**What to do:**
Print every line of text from all the entries below without any changes, and leave the pictures out of your answer.

++++ Data to examine ++++

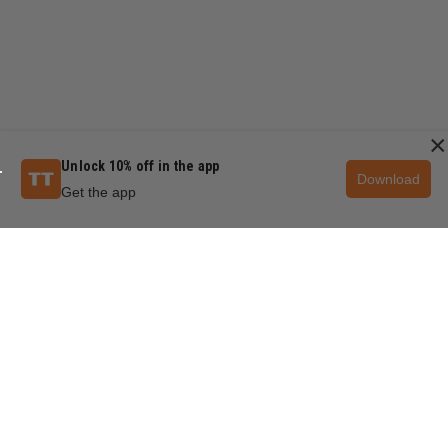
×
Unlock 10% off in the app
Download
Get the app
QUESTIONS & ANSWERS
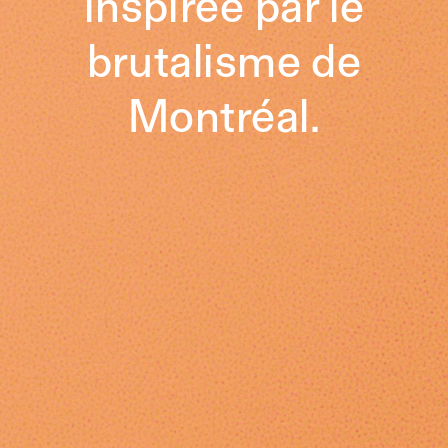
inspirée par le
brutalisme de
Montréal.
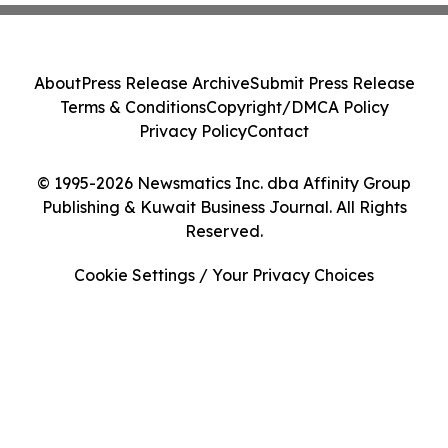
About
Press Release Archive
Submit Press Release
Terms & Conditions
Copyright/DMCA Policy
Privacy Policy
Contact
© 1995-2026 Newsmatics Inc. dba Affinity Group
Publishing & Kuwait Business Journal. All Rights
Reserved.
Cookie Settings / Your Privacy Choices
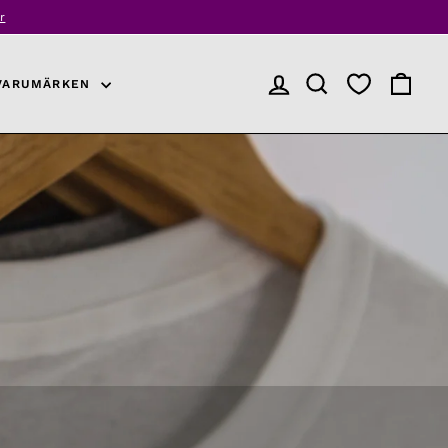
r
VARUMÄRKEN
LOGGA IN
PRODUKTSÖKNING
VARUKO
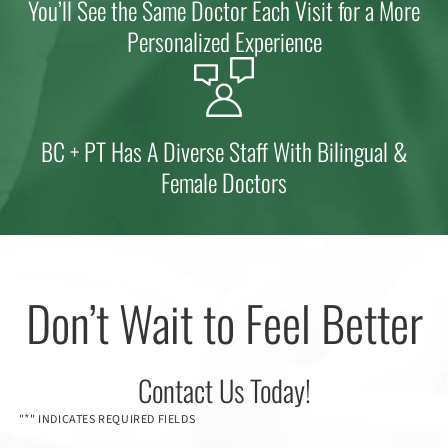
You’ll See the Same Doctor Each Visit for a More
Personalized Experience
BC + PT Has A Diverse Staff With Bilingual &
Female Doctors
Don’t Wait to Feel Better
Contact Us Today!
*
"
" INDICATES REQUIRED FIELDS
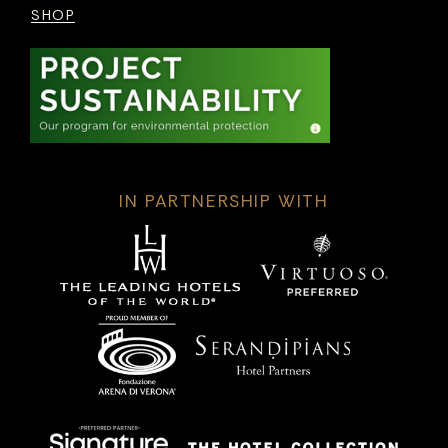
SHOP
IN PARTNERSHIP WITH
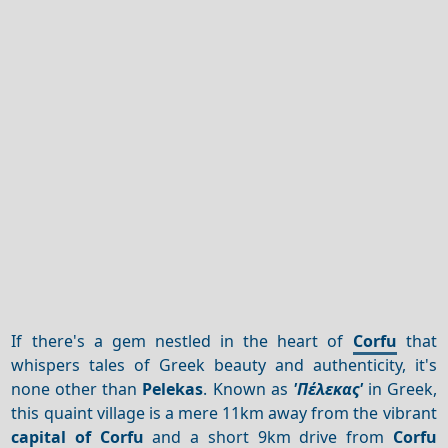
If there's a gem nestled in the heart of
Corfu
that
whispers tales of Greek beauty and authenticity, it's
none other than
Pelekas
. Known as
'Πέλεκας'
in Greek,
this quaint village is a mere 11km away from the vibrant
capital of Corfu
and a short 9km drive from
Corfu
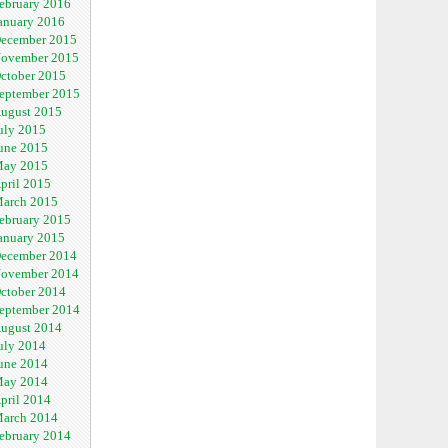
ebruary 2016
anuary 2016
ecember 2015
ovember 2015
ctober 2015
eptember 2015
ugust 2015
uly 2015
une 2015
ay 2015
pril 2015
arch 2015
ebruary 2015
anuary 2015
ecember 2014
ovember 2014
ctober 2014
eptember 2014
ugust 2014
uly 2014
une 2014
ay 2014
pril 2014
arch 2014
ebruary 2014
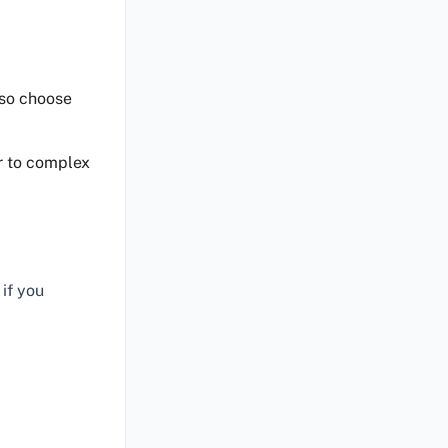
 so choose
or to complex
if you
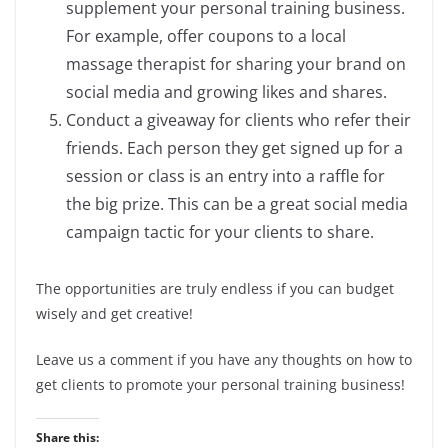
supplement your personal training business.
For example, offer coupons to a local
massage therapist for sharing your brand on
social media and growing likes and shares.
Conduct a giveaway for clients who refer their
friends. Each person they get signed up for a
session or class is an entry into a raffle for
the big prize. This can be a great social media
campaign tactic for your clients to share.
The opportunities are truly endless if you can budget
wisely and get creative!
Leave us a comment if you have any thoughts on how to
get clients to promote your personal training business!
Share this:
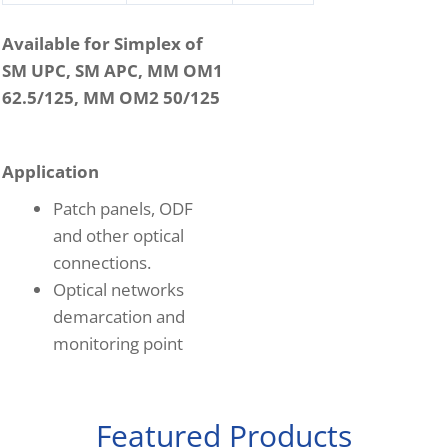
Available for Simplex of
SM UPC, SM APC, MM OM1
62.5/125, MM OM2 50/125
Application
Patch panels, ODF
and other optical
connections.
Optical networks
demarcation and
monitoring point
Featured Products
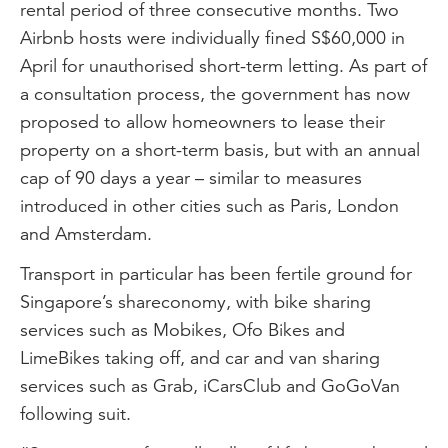
rental period of three consecutive months. Two
Airbnb hosts were individually fined S$60,000 in
April for unauthorised short-term letting. As part of
a consultation process, the government has now
proposed to allow homeowners to lease their
property on a short-term basis, but with an annual
cap of 90 days a year – similar to measures
introduced in other cities such as Paris, London
and Amsterdam.
Transport in particular has been fertile ground for
Singapore’s shareconomy, with bike sharing
services such as Mobikes, Ofo Bikes and
LimeBikes taking off, and car and van sharing
services such as Grab, iCarsClub and GoGoVan
following suit.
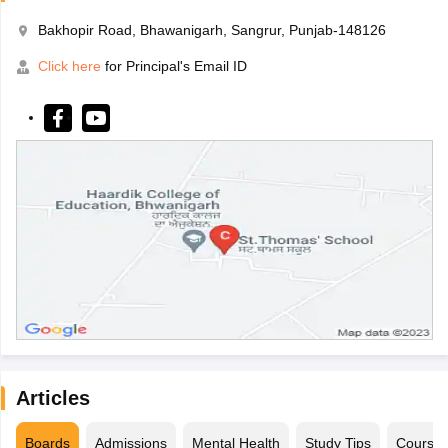
Bakhopir Road, Bhawanigarh, Sangrur, Punjab-148126
Click here
for Principal's Email ID
Articles
Boards
Admissions
Mental Health
Study Tips
Course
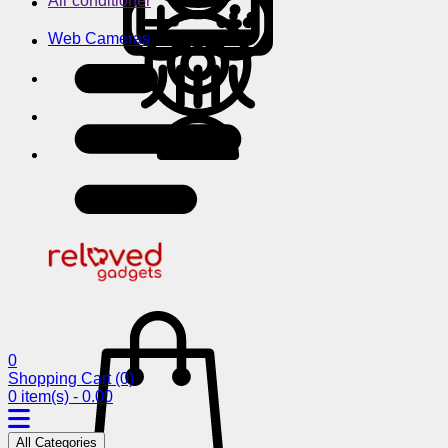
Air conditioner
Web Cameras
0
Shopping Cart
(0)
0 item(s) - 0.00
All Categories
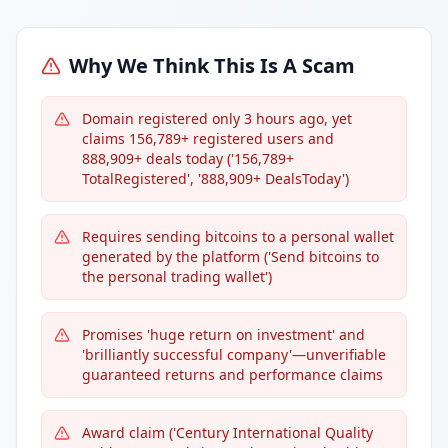
Why We Think This Is A Scam
Domain registered only 3 hours ago, yet
claims 156,789+ registered users and
888,909+ deals today ('156,789+
TotalRegistered', '888,909+ DealsToday')
Requires sending bitcoins to a personal wallet
generated by the platform ('Send bitcoins to
the personal trading wallet')
Promises 'huge return on investment' and
'brilliantly successful company'—unverifiable
guaranteed returns and performance claims
Award claim ('Century International Quality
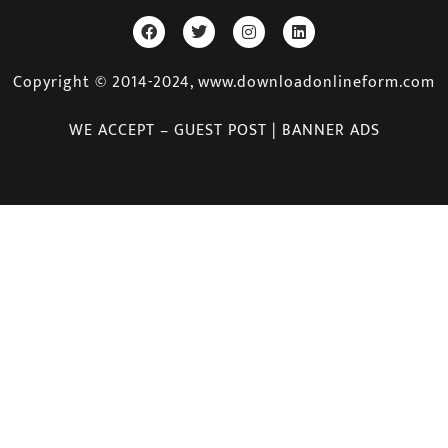
Copyright © 2014-2024, www.downloadonlineform.com
WE ACCEPT – GUEST POST | BANNER ADS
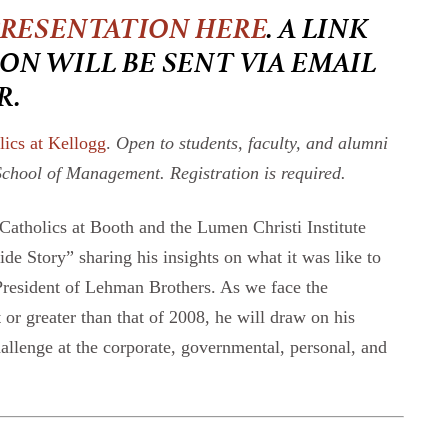
PRESENTATION HERE
. A LINK
ON WILL BE SENT VIA EMAIL
R.
lics at Kellogg
.
Open to students, faculty, and alumni
School of Management. Registration is required.
atholics at Booth and the Lumen Christi Institute
e Story” sharing his insights on what it was like to
President of Lehman Brothers. As we face the
or greater than that of 2008, he will draw on his
challenge at the corporate, governmental, personal, and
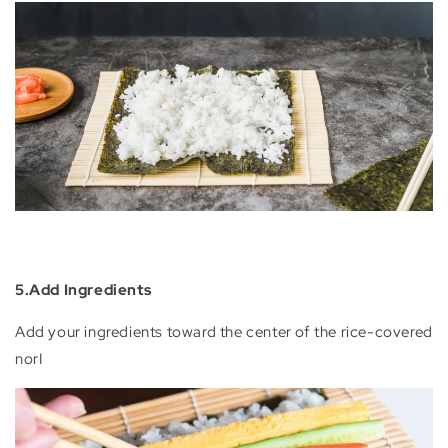
5.Add Ingredients
Add your ingredients toward the center of the rice-covered
norI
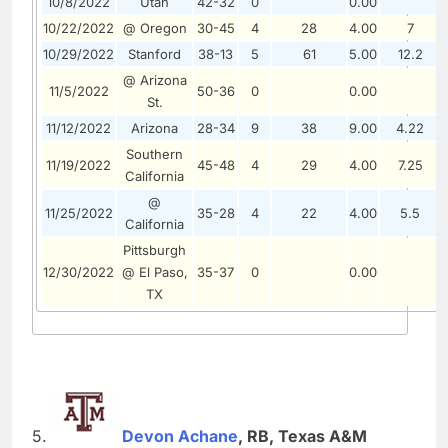
10/8/2022
Utah
42-32
0
0.00
10/22/2022
@ Oregon
30-45
4
28
4.00
7
10/29/2022
Stanford
38-13
5
61
5.00
12.2
@ Arizona
11/5/2022
50-36
0
0.00
St.
11/12/2022
Arizona
28-34
9
38
9.00
4.22
Southern
11/19/2022
45-48
4
29
4.00
7.25
California
@
11/25/2022
35-28
4
22
4.00
5.5
California
Pittsburgh
12/30/2022
@ El Paso,
35-37
0
0.00
TX
5.
Devon Achane
, RB, Texas A&M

++++

**Exercise response:**
×
Unlock 10% off in the app
Download
Get the app
QUESTIONS & ANSWERS
inspirée par le
brutalisme de
Montréal.
About
Press Release Archive
Submit Press Release
Terms & Conditions
Copyright/DMCA Policy
Privacy Policy
Contact
© 1995-2026 Newsmatics Inc. dba Affinity Group
Publishing & Kuwait Business Journal. All Rights
Reserved.
Cookie Settings / Your Privacy Choices
r
VARUMÄRKEN
LOGGA IN
PRODUKTSÖKNING
VARUKO
You’ll See the Same Doctor Each Visit for a More
Personalized Experience
BC + PT Has A Diverse Staff With Bilingual &
Female Doctors
Don’t Wait to Feel Better
Contact Us Today!
*
"
" INDICATES REQUIRED FIELDS
SHOP
IN PARTNERSHIP WITH
If there's a gem nestled in the heart of
Corfu
that
whispers tales of Greek beauty and authenticity, it's
none other than
Pelekas
. Known as
'Πέλεκας'
in Greek,
this quaint village is a mere 11km away from the vibrant
capital of Corfu
and a short 9km drive from
Corfu
ebruary 2016
anuary 2016
ecember 2015
ovember 2015
ctober 2015
eptember 2015
ugust 2015
uly 2015
une 2015
ay 2015
pril 2015
arch 2015
ebruary 2015
anuary 2015
ecember 2014
ovember 2014
ctober 2014
eptember 2014
ugust 2014
uly 2014
une 2014
ay 2014
pril 2014
arch 2014
ebruary 2014
 so choose
or to complex
if you
supplement your personal training business.
For example, offer coupons to a local
massage therapist for sharing your brand on
social media and growing likes and shares.
Conduct a giveaway for clients who refer their
friends. Each person they get signed up for a
session or class is an entry into a raffle for
the big prize. This can be a great social media
campaign tactic for your clients to share.
The opportunities are truly endless if you can budget
wisely and get creative!
Leave us a comment if you have any thoughts on how to
get clients to promote your personal training business!
Share this:
Available for Simplex of
SM UPC, SM APC, MM OM1
62.5/125, MM OM2 50/125
Application
Patch panels, ODF
and other optical
connections.
Optical networks
demarcation and
monitoring point
Featured Products
rental period of three consecutive months. Two
Airbnb hosts were individually fined S$60,000 in
April for unauthorised short-term letting. As part of
a consultation process, the government has now
proposed to allow homeowners to lease their
property on a short-term basis, but with an annual
cap of 90 days a year – similar to measures
introduced in other cities such as Paris, London
and Amsterdam.
Transport in particular has been fertile ground for
Singapore’s shareconomy, with bike sharing
services such as Mobikes, Ofo Bikes and
LimeBikes taking off, and car and van sharing
services such as Grab, iCarsClub and GoGoVan
following suit.
Bakhopir Road, Bhawanigarh, Sangrur, Punjab-148126
Click here
for Principal's Email ID
Articles
Boards
Admissions
Mental Health
Study Tips
Course
Air conditioner
Web Cameras
0
Shopping Cart
(0)
0 item(s) - 0.00
All Categories
Why We Think This Is A Scam
Domain registered only 3 hours ago, yet
claims 156,789+ registered users and
888,909+ deals today ('156,789+
TotalRegistered', '888,909+ DealsToday')
Requires sending bitcoins to a personal wallet
generated by the platform ('Send bitcoins to
the personal trading wallet')
Promises 'huge return on investment' and
'brilliantly successful company'—unverifiable
guaranteed returns and performance claims
Award claim ('Century International Quality
Copyright © 2014-2024, www.downloadonlineform.com
WE ACCEPT – GUEST POST | BANNER ADS
PRESENTATION HERE
. A LINK
ON WILL BE SENT VIA EMAIL
R.
lics at Kellogg
.
Open to students, faculty, and alumni
School of Management. Registration is required.
atholics at Booth and the Lumen Christi Institute
e Story” sharing his insights on what it was like to
President of Lehman Brothers. As we face the
or greater than that of 2008, he will draw on his
challenge at the corporate, governmental, personal, and
5.Add Ingredients
Add your ingredients toward the center of the rice-covered
norI
10/8/2022
Utah
42-32
0
0.00
10/22/2022
@ Oregon
30-45
4
28
4.00
7
10/29/2022
Stanford
38-13
5
61
5.00
12.2
@ Arizona
11/5/2022
50-36
0
0.00
St.
11/12/2022
Arizona
28-34
9
38
9.00
4.22
Southern
11/19/2022
45-48
4
29
4.00
7.25
California
@
11/25/2022
35-28
4
22
4.00
5.5
California
Pittsburgh
12/30/2022
@ El Paso,
35-37
0
0.00
TX
5.
Devon Achane
, RB, Texas A&M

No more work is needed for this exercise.